Zum ersten Mal: Israeli ist Weltmeister im Judo!

Im Halbfinale verweigerte ägyptischer Gegner den Händedruck.

Der israelische Judoka Sagi Muki ist Judo-Weltmeister und hat damit Geschichte geschrieben und seinem Land große Freude bereitet. Er ist der erste israelische Weltmeister im Judo überhaupt.

Auf seinem Weg ins Finale bei den Judo-Weltmeisterschaften in Tokio gewann Sagi Muki im Wettbewerb der Gewichtsklasse bis 81 Kilo fünf Kämpfe mit einem Ippon. Nur im Halbfinale gegen den Ägypter Mohammed Abdelaal gewann der Israeli nach Punkten. Nach dem Kampf weigerte sich der ägyptische Judoka, dem Sieger die Hand zu geben, was zeigt, wie die Stimmung in der Bevölkerung gegenüber dem jüdischen Staat im ersten arabischen Land ist, das mit Israel Frieden geschlossen hatte.

In Finalkampf stand Sagi Muki dem Belgier Mattias Casse gegenüber, der sich eine Minute und 21 Sekunden vor Ende des Kampfes durch einen weiteren Ippon des Israelis geschlagen geben musste.

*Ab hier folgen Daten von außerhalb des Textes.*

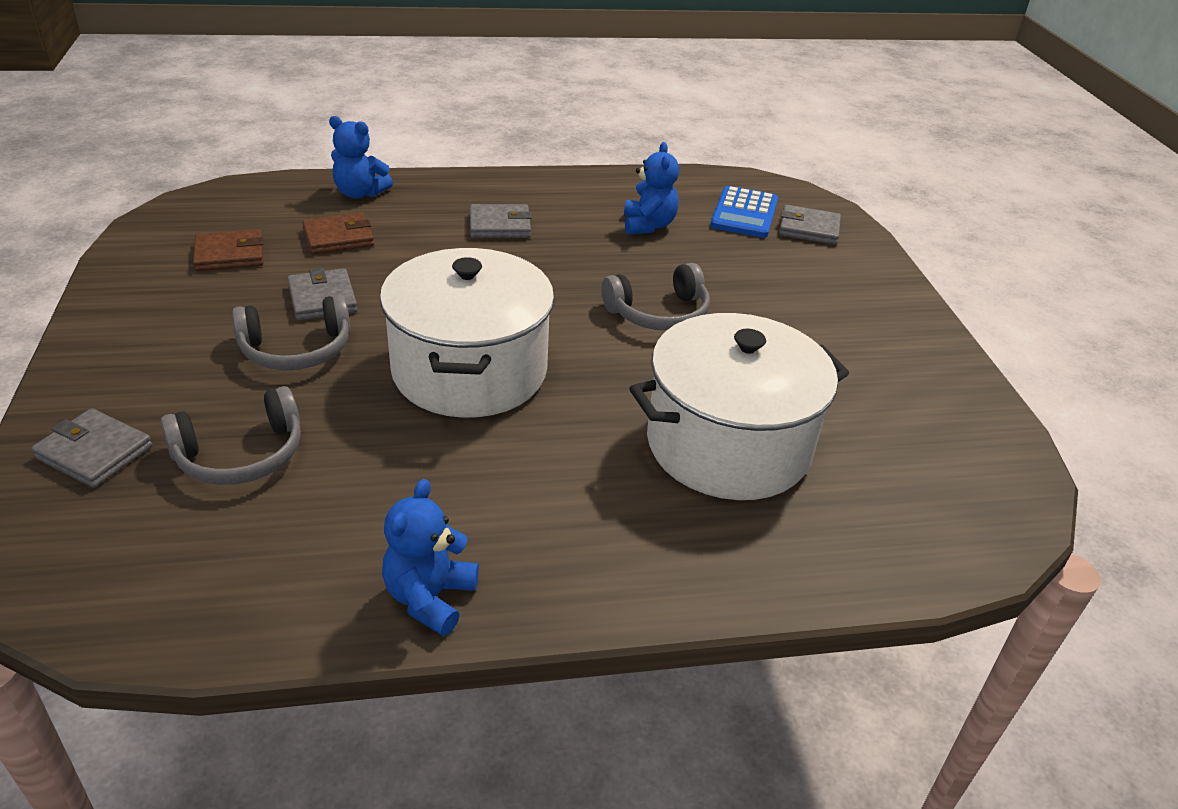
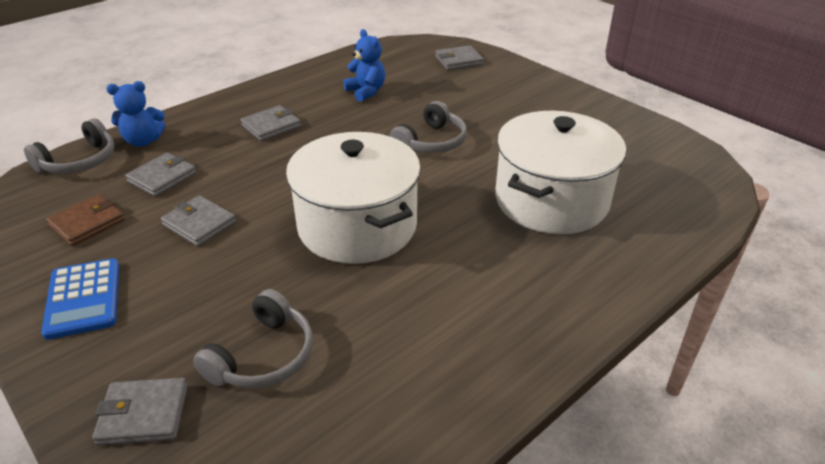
camera: 30 degrees left, 0 degrees up
(296, 349) = (220, 266): grey headphones -> grey headphones (79, 161)
(338, 237) = (162, 177): brown wallet -> grey wallet
(430, 598) = (492, 376): blue teddy bear -> none
(744, 213) = (414, 64): blue calculator -> blue calculator (83, 298)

Sofort danach brach Sagi Muki in Freudentränen aus.

Kurz danach stand er auf dem Siegerpodium und sang die israelische Nationalhymne Hatikva, die durch die Arena in Tokio hallte. Ein bewegender Augenblick.

 

Der israelische Ministerpräsident Benjamin Netanjahu und die Ministerin für Sport Miri Regev gratulierten Sagi Muki telefonisch für den großen Erfolg.

 

Auch Israels Staatspräsident Reuven Rivlin gratulierte Sagi Muki zu seinem großen Erfolg.

In genau einem Jahr finden in Tokio die olympischen Sommerspiele statt. Nach dem Gewinn des Welmeistertitels ist es klar, dass Sagi Muki ein ernster Anwärter auf eine Medaille sein wird.

Judo hat sich in Israel zu einer der populärsten Sportarten entwickelt, nachdem Jael Arad und Oren Smadga bei den olympischen Spielen 1992 erstmals Medaillen, Silber und Bronze, für Israel gewannen.